Differences Between DEA and Diego Architectures
This topic describes components and functions that changed significantly when Cloud Foundry migrated to Diego architecture for version 1.6. This information will inform those who are familiar with Cloud Foundry’s DEA-based architecture and want to learn what has changed under Diego and how its new or changed components work.
The DEA architecture system is largely written in Ruby and the Diego architecture system is written in Go. When Cloud Foundry contributors decided to migrate the system’s core code from Ruby to Go, the rewrite offered the opportunity to make improvements to Cloud Foundry’s overall design.
In a pre-Diego Cloud Foundry deployment, the Cloud Controller’s Droplet Execution Agent (DEA) scheduled and managed applications on DEA nodes while the Health Manager (HM9000) kept them running. The Diego system assumes application scheduling and management responsibility from the Cloud Controller, replacing the DEA and Health Manager.
DEA architecture made no distinction between machine jobs that run once and jobs that run continuously. Diego recognizes the difference and uses it to allocate jobs to virtual machines (VMs) more efficiently, replacing the DEA placement algorithm with the Diego auction.
In addition to these broad changes, the Cloud Foundry migration to Diego architecture includes smaller changes and renamings. The following sections describe pre-Diego components and their newer analogs, and the table provides a summary.
The pre-Diego Droplet Execution Agent (DEA) node component managed application instances, tracked started instances, and broadcast state messages on each application VM. These functions are now performed by the Diego cell.

REQUIRED ACTIONS:
(A) According to the DEA and Diego comparison, how does Diego allocate jobs to virtual machines more efficiently than the DEA architecture did?
(B) Answer these questions from the DEA and Diego comparison:
(i) For which version did Cloud Foundry migrate to Diego architecture?
(ii) In what language is the Diego architecture system written?
(iii) In a pre-Diego deployment, which component kept applications running?
(C) List every function that the DEA and Diego comparison says the pre-Diego DEA node component performed.

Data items
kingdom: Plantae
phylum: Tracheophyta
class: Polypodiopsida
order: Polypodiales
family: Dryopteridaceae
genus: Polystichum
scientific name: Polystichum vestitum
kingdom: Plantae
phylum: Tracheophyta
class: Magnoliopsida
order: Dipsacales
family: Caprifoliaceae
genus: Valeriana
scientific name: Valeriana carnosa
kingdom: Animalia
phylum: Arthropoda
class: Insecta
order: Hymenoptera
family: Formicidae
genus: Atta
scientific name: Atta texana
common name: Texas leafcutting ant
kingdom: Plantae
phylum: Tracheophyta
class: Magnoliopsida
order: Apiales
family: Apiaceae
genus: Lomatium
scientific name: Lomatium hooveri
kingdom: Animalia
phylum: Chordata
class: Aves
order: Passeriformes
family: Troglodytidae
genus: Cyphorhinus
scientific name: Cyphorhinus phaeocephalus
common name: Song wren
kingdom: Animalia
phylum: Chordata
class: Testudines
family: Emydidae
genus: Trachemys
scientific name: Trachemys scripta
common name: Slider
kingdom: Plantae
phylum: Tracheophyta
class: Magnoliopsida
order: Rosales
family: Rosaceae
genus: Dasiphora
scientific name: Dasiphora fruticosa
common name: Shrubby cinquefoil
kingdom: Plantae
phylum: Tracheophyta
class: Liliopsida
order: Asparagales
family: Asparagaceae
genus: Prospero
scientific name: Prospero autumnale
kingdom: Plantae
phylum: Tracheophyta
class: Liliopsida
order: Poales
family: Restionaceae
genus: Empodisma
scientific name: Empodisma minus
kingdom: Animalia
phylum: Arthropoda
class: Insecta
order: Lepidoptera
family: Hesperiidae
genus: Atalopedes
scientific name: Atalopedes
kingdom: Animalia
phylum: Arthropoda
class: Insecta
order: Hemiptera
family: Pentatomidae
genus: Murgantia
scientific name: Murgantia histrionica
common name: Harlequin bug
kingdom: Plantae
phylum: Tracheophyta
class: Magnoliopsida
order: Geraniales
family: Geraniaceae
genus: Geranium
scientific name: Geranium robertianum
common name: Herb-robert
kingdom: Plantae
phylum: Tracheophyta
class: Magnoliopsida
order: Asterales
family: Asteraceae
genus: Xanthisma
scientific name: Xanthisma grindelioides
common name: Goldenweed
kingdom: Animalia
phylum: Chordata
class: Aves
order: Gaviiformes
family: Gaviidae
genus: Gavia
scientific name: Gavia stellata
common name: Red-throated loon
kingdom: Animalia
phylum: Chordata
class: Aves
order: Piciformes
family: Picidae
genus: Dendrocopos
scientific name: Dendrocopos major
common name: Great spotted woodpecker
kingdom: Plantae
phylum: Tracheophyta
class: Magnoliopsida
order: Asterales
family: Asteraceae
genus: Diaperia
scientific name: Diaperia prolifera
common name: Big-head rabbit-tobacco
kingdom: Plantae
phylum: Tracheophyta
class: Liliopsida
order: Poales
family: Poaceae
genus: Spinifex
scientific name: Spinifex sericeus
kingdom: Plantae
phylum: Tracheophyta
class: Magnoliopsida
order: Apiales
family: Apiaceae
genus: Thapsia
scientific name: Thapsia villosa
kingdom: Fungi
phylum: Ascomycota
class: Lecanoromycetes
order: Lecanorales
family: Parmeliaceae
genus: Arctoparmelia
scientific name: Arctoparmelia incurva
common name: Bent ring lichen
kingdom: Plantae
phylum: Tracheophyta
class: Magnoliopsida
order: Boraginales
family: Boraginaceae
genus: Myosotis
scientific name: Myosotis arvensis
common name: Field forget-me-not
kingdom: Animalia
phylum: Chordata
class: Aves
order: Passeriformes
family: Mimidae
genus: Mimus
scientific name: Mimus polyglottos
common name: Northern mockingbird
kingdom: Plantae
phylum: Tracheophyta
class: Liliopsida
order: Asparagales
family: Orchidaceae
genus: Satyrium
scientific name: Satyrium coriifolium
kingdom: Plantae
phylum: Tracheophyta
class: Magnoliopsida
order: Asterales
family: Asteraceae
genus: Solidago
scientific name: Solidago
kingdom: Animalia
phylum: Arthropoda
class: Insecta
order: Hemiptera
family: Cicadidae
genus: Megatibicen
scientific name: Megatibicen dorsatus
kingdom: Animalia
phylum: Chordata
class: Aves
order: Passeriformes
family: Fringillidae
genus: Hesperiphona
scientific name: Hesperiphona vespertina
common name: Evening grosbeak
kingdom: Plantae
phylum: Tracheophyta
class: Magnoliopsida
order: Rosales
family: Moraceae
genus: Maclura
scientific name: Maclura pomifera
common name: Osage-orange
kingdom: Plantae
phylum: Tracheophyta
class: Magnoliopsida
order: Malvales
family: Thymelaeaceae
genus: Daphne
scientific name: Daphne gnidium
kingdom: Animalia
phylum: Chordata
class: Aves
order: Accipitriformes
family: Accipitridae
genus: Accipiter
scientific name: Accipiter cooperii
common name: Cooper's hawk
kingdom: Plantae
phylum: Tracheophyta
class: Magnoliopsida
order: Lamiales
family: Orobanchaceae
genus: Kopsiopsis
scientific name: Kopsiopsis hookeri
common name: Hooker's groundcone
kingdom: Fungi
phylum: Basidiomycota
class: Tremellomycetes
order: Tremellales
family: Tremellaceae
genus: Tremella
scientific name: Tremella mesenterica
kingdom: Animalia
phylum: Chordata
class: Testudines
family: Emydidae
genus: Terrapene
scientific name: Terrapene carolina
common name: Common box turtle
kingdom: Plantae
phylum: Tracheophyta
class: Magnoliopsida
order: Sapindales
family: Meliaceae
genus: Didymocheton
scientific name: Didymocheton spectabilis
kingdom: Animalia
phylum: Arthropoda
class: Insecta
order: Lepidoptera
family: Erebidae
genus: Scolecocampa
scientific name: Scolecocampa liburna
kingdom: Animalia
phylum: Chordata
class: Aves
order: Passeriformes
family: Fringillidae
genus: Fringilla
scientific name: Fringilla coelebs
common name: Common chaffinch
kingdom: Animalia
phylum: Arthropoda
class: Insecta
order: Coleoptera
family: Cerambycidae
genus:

LIST OF SOLUTIONS:
(A) The DEA architecture made no distinction between jobs that run once and jobs that run continuously. Diego recognizes that difference and uses it to allocate jobs to VMs more efficiently, replacing the DEA placement algorithm with the Diego auction.

(B)
(i) Version 1.6
(ii) Go
(iii) The Health Manager (HM9000)

(C)
- Managed application instances
- Tracked started instances
- Broadcast state messages on each application VM